What type of exploits do you plan on running into?
NoVirusThanks's OSArmor isn't an anti-exploit irrespective of how it might be marketed by them or customers of the product. At best, it's a solution for blocking post-exploit payloads, but there has never been any publicly displayed results from professional vetting under enterprise environments, so the performance and effectiveness in the real-world is at-best nothing more than a guess. Due to how the product works, it is less intrusive and this may be a benefit for you, but it depends.
Malwarebytes Anti-Exploit on the other hand has a different story. It's both an anti-exploit and anti-post-exploit solution in one. It can genuinely stop the attack chain from passing the exploitation phase.

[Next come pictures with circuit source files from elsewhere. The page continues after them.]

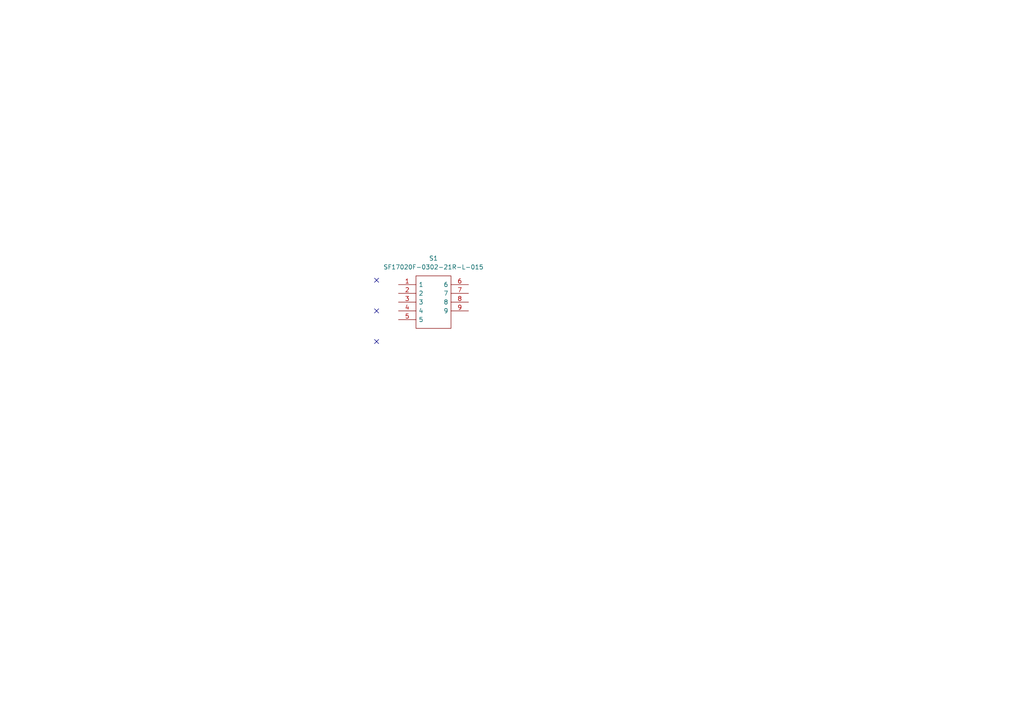
<source format=kicad_sch>
(kicad_sch
	(version 20231120)
	(generator "eeschema")
	(generator_version "8.0")
	(uuid "7132d7ee-9bf4-42da-a820-50bcfefb63ec")
	(paper "A4")
	
	(no_connect
		(at 109.22 90.17)
		(uuid "585bcc67-a304-40de-bd8f-def60f855a0f")
	)
	(no_connect
		(at 109.22 99.06)
		(uuid "b43b589b-4e4d-4f70-b81a-be1387bfe941")
	)
	(no_connect
		(at 109.22 81.28)
		(uuid "be1fe840-c10f-45d5-a174-febdb5e18cd9")
	)
	(symbol
		(lib_id "SF17020F-0302-21R-L-015:SF17020F-0302-21R-L-015")
		(at 115.57 82.55 0)
		(unit 1)
		(exclude_from_sim no)
		(in_bom yes)
		(on_board yes)
		(dnp no)
		(fields_autoplaced yes)
		(uuid "f6a00326-48c4-4ccf-8f85-012c7c9c3416")
		(property "Reference" "S1"
			(at 125.73 74.93 0)
			(effects
				(font
					(size 1.27 1.27)
				)
			)
		)
		(property "Value" "SF17020F-0302-21R-L-015"
			(at 125.73 77.47 0)
			(effects
				(font
					(size 1.27 1.27)
				)
			)
		)
		(property "Footprint" "SF17020F030221RL015"
			(at 132.08 80.01 0)
			(effects
				(font
					(size 1.27 1.27)
				)
				(justify left)
				(hide yes)
			)
		)
		(property "Datasheet" "https://componentsearchengine.com/Datasheets/1/SF17020F-0302-21R-L-015.pdf"
			(at 132.08 82.55 0)
			(effects
				(font
					(size 1.27 1.27)
				)
				(justify left)
				(hide yes)
			)
		)
		(property "Description" "Pushbutton Switches 3PDT STOMP/FOOT SW LATCHING 1A9VDC 9PIN"
			(at 132.08 85.09 0)
			(effects
				(font
					(size 1.27 1.27)
				)
				(justify left)
				(hide yes)
			)
		)
		(property "Height" "41.2"
			(at 132.08 87.63 0)
			(effects
				(font
					(size 1.27 1.27)
				)
				(justify left)
				(hide yes)
			)
		)
		(property "Mouser Part Number" "107-SF17020F-32-21RL"
			(at 132.08 90.17 0)
			(effects
				(font
					(size 1.27 1.27)
				)
				(justify left)
				(hide yes)
			)
		)
		(property "Mouser Price/Stock" "https://www.mouser.co.uk/ProductDetail/Alpha-Taiwan/SF17020F-0302-21R-L-015?qs=8%252Br4Hz5Xir%252BN8wocvXmKAA%3D%3D"
			(at 132.08 92.71 0)
			(effects
				(font
					(size 1.27 1.27)
				)
				(justify left)
				(hide yes)
			)
		)
		(property "Manufacturer_Name" "Alpha (Taiwan)"
			(at 132.08 95.25 0)
			(effects
				(font
					(size 1.27 1.27)
				)
				(justify left)
				(hide yes)
			)
		)
		(property "Manufacturer_Part_Number" "SF17020F-0302-21R-L-015"
			(at 132.08 97.79 0)
			(effects
				(font
					(size 1.27 1.27)
				)
				(justify left)
				(hide yes)
			)
		)
		(pin "6"
			(uuid "595f2887-f183-4809-bbca-5785fe225d67")
		)
		(pin "1"
			(uuid "5774aad6-d548-4345-a927-baab9b8db43d")
		)
		(pin "9"
			(uuid "a9dd7800-252c-44d7-9682-4780b32a7d99")
		)
		(pin "7"
			(uuid "54ee31b3-bed1-4d2e-ae34-4308d91966f8")
		)
		(pin "8"
			(uuid "522cab1c-0bd7-47fc-a94d-29958a4665d4")
		)
		(pin "4"
			(uuid "fac2d11d-e744-48eb-9140-96c3efbfac57")
		)
		(pin "2"
			(uuid "b57edd8f-64fd-4c0b-9d99-1292fefd7575")
		)
		(pin "3"
			(uuid "fed7a3d0-36d7-4d8f-a238-4af647147921")
		)
		(pin "5"
			(uuid "0d84e54a-6f52-4dba-8329-df243ef79586")
		)
		(instances
			(project "pedal_kicad"
				(path "/bd4452a8-79f4-4b4d-9e93-32f91c7e59e8/392757a5-0ac7-476a-9d19-4a8c79af565e"
					(reference "S1")
					(unit 1)
				)
			)
		)
	)
)
</source>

However, it will alter the behavior of the programs it is enabled for and thus performance and compatibility may vary between software (not to mention the fact that this in itself could introduce additional, unprecedented vulnerabilities).

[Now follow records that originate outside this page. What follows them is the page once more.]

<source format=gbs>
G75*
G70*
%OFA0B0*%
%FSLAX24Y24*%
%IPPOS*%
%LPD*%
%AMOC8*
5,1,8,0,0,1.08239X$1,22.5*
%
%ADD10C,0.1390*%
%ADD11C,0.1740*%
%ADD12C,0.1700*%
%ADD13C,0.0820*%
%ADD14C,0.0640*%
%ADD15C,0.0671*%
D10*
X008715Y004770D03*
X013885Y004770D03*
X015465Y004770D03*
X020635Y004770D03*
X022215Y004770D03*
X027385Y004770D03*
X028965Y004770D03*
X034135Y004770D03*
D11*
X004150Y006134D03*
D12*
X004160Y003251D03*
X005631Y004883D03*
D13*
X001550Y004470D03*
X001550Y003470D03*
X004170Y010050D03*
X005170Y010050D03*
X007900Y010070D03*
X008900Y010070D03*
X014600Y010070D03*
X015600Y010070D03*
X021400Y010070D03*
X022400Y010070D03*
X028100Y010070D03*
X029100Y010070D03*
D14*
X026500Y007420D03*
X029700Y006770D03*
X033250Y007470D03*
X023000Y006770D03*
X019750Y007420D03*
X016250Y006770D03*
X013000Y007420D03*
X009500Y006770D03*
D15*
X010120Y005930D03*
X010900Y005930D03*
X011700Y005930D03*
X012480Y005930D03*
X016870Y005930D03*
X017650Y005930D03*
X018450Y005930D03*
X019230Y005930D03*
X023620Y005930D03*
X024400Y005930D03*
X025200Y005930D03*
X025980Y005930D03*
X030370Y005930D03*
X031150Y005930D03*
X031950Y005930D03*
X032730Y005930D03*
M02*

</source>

Google Chrome may warn about Malwarebytes Anti-Exploit because mbae.dll / mbae64.dll (depending on whether you're using Google Chrome x86 or x64) will be injected into the Google Chrome processes. Various APIs will be hooked depending on the exploit protection configuration.
You should be fine with Google Chrome or Microsoft Edge. You will be more than just fine if you've enabled AppContainer. It is very unlikely that you would personally benefit from using any additional exploit protection than what is already offered by Google / Microsoft.